Белоснежный мраморный столб с крыльями и пятиугольной звездой стоял над останками советских летчиков-добровольцев — героев воздушных боев с японскими захватчиками.

Они погибли, защищая эту непокорную, свободолюбивую, трудную землю Ухана и эту широкую, могучую, необъятную Янцзы, по которой скользят бесчисленные корабли и плоты.

Церемония кончилась.
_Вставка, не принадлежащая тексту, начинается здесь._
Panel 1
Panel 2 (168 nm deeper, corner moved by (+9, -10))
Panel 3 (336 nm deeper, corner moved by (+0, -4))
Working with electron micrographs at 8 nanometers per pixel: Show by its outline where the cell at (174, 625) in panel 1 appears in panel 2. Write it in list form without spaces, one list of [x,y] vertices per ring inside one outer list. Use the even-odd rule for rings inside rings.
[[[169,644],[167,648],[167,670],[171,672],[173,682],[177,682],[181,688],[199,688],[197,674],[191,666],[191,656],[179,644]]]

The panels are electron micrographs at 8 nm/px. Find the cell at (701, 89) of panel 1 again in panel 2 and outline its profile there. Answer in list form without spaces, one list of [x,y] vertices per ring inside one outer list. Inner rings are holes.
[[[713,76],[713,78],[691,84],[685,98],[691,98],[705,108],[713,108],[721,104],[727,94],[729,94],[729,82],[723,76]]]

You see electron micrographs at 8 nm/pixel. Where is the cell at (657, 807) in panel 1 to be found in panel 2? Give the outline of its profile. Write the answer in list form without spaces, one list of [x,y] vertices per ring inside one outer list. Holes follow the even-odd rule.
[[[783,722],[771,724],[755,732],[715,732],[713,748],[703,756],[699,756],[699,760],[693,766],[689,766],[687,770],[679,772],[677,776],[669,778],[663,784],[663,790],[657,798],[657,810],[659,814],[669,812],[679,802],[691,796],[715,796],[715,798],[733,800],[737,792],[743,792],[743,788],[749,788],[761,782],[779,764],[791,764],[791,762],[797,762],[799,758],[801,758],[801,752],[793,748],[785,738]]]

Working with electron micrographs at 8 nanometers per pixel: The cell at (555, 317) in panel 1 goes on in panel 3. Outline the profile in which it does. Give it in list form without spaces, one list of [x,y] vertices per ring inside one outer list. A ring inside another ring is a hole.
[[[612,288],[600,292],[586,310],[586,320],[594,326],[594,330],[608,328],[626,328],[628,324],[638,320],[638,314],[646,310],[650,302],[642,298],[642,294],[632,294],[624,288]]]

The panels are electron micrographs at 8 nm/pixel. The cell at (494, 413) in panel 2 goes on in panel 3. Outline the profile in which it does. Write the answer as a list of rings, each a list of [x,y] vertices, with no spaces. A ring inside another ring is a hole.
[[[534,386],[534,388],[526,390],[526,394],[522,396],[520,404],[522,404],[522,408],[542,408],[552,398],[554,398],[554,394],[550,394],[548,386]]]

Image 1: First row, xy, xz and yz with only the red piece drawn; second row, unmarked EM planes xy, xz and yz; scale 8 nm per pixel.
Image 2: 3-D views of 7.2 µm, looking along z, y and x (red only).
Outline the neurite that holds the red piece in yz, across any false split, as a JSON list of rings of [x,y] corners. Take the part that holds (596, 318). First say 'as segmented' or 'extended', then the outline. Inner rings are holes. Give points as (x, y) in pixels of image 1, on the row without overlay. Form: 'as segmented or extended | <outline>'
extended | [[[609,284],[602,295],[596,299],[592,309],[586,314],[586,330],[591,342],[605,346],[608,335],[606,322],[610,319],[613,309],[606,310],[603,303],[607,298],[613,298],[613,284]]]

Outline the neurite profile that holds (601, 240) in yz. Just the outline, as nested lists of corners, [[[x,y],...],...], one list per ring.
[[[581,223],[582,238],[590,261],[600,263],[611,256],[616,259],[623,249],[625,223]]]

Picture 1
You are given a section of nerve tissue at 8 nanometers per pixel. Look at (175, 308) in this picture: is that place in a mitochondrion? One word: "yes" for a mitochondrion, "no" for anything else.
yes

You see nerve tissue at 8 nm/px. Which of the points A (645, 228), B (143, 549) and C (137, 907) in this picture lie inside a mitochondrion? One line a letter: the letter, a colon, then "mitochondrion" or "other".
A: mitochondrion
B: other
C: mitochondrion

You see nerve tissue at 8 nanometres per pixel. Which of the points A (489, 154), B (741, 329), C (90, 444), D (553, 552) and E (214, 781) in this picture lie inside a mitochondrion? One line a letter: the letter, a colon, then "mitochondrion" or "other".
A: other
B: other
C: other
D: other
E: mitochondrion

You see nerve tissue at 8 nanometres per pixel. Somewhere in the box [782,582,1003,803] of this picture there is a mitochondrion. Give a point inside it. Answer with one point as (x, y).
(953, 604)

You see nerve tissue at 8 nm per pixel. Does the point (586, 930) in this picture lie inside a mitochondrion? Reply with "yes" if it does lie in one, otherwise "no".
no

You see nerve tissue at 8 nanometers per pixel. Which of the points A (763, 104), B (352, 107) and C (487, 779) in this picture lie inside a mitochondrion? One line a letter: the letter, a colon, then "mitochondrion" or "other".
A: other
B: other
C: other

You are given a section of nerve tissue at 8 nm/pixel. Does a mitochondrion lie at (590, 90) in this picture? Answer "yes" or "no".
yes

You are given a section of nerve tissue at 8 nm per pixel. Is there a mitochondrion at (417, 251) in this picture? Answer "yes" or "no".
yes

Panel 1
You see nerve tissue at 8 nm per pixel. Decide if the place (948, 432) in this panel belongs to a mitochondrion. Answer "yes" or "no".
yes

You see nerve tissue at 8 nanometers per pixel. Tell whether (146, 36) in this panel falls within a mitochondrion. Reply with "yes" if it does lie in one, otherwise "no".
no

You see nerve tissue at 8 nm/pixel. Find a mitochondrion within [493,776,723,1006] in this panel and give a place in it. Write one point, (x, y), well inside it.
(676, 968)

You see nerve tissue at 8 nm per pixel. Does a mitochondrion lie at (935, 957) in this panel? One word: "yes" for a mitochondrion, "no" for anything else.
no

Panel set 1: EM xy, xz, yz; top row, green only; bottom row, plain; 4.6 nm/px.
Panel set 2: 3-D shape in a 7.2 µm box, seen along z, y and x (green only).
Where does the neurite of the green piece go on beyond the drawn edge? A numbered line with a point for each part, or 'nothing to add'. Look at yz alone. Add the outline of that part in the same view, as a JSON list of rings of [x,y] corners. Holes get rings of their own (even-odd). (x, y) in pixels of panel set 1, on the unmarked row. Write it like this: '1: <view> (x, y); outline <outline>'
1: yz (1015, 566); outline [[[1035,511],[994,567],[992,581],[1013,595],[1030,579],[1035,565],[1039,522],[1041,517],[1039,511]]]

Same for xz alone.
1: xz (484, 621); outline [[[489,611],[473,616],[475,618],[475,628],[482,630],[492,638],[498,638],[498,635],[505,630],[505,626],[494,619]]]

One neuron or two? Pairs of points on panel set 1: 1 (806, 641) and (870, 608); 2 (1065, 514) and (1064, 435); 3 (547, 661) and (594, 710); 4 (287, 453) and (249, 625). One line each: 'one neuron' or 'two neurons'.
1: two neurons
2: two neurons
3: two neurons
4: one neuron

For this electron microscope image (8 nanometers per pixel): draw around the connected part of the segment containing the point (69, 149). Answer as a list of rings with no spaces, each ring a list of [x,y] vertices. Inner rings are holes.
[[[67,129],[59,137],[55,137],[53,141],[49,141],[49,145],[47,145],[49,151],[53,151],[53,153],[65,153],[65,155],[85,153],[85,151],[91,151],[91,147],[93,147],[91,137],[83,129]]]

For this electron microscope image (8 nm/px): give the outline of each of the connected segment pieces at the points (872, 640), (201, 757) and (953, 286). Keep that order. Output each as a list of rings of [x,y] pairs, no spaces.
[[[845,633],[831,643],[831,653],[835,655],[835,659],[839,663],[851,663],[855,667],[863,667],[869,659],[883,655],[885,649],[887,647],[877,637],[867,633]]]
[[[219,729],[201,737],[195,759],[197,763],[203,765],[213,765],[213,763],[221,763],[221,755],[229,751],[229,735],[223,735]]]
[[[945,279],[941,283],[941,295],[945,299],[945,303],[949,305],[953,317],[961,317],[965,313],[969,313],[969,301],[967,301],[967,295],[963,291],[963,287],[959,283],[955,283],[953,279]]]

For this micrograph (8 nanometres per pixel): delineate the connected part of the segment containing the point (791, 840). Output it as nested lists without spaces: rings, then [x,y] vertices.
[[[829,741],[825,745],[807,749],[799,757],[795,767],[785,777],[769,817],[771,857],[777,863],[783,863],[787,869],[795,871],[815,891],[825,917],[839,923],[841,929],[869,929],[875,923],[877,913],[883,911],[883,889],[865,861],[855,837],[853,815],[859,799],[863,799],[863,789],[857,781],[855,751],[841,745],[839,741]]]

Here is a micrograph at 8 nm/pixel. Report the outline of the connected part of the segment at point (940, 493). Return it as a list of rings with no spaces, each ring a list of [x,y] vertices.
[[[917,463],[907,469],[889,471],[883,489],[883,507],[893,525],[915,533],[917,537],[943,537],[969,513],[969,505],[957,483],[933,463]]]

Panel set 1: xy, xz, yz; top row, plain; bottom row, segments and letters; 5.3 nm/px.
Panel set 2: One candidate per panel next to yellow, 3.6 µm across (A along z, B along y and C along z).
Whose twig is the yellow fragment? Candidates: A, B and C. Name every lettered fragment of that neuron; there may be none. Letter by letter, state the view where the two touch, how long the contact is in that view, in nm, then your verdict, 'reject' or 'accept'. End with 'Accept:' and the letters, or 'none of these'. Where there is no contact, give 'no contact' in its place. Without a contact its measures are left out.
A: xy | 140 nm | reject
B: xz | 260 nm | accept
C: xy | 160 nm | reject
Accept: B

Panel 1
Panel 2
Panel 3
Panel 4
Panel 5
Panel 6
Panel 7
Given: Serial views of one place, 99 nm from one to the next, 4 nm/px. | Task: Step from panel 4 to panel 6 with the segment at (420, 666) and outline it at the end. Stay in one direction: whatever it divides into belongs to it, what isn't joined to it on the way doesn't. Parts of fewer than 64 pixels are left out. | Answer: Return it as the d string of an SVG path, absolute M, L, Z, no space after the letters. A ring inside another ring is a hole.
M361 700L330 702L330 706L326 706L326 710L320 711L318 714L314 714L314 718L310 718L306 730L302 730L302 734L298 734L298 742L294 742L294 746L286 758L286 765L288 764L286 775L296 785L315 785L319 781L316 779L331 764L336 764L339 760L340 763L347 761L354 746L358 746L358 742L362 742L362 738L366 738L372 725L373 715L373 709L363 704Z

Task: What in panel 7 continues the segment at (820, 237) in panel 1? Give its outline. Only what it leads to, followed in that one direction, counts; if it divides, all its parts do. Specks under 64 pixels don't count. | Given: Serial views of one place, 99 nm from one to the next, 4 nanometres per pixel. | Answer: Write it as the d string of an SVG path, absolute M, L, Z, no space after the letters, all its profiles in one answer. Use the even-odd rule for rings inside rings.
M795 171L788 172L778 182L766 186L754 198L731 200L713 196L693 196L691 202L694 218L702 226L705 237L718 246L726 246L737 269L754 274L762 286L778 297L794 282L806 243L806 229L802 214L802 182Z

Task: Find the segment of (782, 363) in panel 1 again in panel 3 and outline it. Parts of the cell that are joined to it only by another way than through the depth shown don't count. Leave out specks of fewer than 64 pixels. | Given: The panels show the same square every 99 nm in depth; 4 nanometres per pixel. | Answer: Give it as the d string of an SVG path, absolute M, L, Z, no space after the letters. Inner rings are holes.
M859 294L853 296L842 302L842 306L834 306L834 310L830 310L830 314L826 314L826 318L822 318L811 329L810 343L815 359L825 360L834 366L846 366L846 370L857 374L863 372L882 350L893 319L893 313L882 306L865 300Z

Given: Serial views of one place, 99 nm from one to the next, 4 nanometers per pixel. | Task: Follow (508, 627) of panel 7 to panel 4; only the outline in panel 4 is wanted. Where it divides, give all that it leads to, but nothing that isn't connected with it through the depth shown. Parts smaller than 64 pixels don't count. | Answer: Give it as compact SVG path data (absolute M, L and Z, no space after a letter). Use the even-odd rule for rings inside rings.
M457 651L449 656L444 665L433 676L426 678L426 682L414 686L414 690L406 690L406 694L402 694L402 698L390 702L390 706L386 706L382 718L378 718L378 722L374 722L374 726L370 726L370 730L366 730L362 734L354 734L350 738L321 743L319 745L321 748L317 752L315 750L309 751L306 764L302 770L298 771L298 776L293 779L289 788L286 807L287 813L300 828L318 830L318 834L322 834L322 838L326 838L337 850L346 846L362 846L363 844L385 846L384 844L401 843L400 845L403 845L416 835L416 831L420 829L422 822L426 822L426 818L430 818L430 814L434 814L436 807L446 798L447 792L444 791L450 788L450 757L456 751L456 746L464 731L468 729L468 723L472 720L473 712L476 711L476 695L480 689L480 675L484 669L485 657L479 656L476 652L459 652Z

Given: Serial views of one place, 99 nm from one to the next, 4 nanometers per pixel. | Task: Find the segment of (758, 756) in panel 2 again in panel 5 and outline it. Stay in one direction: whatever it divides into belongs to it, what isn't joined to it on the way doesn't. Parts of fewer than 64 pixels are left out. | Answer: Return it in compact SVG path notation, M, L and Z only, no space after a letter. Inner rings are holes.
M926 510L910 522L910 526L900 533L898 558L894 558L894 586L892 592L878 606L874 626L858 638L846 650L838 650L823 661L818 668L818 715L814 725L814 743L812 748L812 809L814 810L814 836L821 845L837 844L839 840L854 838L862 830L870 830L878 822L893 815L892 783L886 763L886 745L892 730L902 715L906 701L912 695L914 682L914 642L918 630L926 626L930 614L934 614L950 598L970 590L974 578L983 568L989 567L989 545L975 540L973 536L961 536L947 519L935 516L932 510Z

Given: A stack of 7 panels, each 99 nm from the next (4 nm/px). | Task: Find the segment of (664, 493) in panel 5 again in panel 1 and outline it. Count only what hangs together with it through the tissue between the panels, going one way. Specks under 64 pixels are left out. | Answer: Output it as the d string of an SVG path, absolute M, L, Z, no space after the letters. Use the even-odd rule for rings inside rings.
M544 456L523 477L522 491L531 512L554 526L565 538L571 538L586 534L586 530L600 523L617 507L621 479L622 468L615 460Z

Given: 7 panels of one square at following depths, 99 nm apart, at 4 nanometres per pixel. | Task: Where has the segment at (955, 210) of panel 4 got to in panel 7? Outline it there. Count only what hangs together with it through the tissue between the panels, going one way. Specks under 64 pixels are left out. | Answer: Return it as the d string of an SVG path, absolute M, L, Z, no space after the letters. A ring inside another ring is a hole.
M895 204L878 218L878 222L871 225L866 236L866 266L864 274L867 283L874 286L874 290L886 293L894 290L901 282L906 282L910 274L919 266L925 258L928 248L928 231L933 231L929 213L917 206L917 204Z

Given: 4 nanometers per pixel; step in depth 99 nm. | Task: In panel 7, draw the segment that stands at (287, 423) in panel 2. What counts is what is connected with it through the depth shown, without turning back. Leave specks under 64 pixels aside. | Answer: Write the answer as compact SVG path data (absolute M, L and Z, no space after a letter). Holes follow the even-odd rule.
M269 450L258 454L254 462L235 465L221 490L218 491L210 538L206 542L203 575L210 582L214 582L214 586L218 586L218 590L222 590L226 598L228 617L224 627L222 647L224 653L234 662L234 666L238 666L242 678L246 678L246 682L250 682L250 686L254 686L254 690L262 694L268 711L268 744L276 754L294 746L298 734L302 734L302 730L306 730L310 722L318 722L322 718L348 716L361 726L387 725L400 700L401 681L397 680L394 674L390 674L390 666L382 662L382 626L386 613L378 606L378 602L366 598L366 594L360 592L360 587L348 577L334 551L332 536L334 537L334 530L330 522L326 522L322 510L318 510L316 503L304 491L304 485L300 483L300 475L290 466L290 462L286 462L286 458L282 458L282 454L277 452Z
Мы уходили тихо, не торопясь, не нарушая поспешностью наших шагов сдержанности, которую требовало это место печали и воспоминаний. Пожилой китаец, с молодыми, ясными глазами, сказал мне:

— Я видел сам воздушный бой двадцать девятого апреля тысяча девятьсот тридцать восьмого года. Я видел, как с востока приближалось к городу много-много японских самолетов. Они летели, как хозяева нашего неба. Они ничего не опасались. Их тройки просто спешили выполнить задание, при котором ничто им не угрожает. И на земле было все тихо, и с земли они могли ничего не опасаться. И я, привыкший к состоянию бессильного гнева, с какой-то непонятной прикованностью не мог отвести глаз от японских самолетов, что продолжали лететь и лететь. И вдруг, как будто небо услышало мою молитву и мой гнев, из облаков сверкнули самолеты, которых я никогда раньше не видел. Я смотрел, как во сне. Клубились разорванные облака, или дымки рвущихся в небе шрапнелей, или взрывы японских самолетов — не знаю. Но я видел, как с дымными хвостами японские самолеты падали в реку и она ломала им хребты, после чего они тонули.

Я считал, в дикой радости я считал, сколько их падало. Я считал до десяти. Нет, они продолжали падать. Еще пять, еще три, еще два, еще один. Они прилетели, их было пятьдесят четыре; они улетали, их было только тридцать три. Двадцать один самолет был сбит этими чудесными воздушными воинами. Мы хотели знать, кто это, мы приветствовали живых, мы оплакивали мертвых, как своих братьев. И они были наши братья — эти советские люди, отдавшие свою жизнь за родной Китай, за наш Китай, за его свободу. Вы знаете, мы ежегодно ходим сюда, весь город, с благодарственными венками…

— Октябрь! Москва! Революция! Спасибо! — сказал старый китаец, крепко пожимая нам руки, подойдя к нам при выходе.

Тот, что говорил по-русски, пояснил: он хочет сказать, спасибо Москве за Октябрьскую революцию.

Я стоял на берегу Янцзы, взволнованный ее необъятным величием. Я вспомнил скромный поток: Кубань текла в мягких зеленых берегах. Я вспомнил тридцатый год, и чайхану на границе пустыни, и весенний сев первых туркменских колхозов, и вечер и отдых работников за пиалой бледного зеленого чая.

Я вспомнил рассказ о китайских добровольцах, шедших на врагов революции за родную Кубань.

Я стоял на берегу Янцзы, и в глаза мне летел сверкающий простор реки, простор древней земли, простор мира, населенного большими, могучими людьми, для которых нет границ, нет времени, а есть братство и дружба, боевой клич во славу свободного человека, есть великий путь, который народы прокладывают для счастья всего человечества!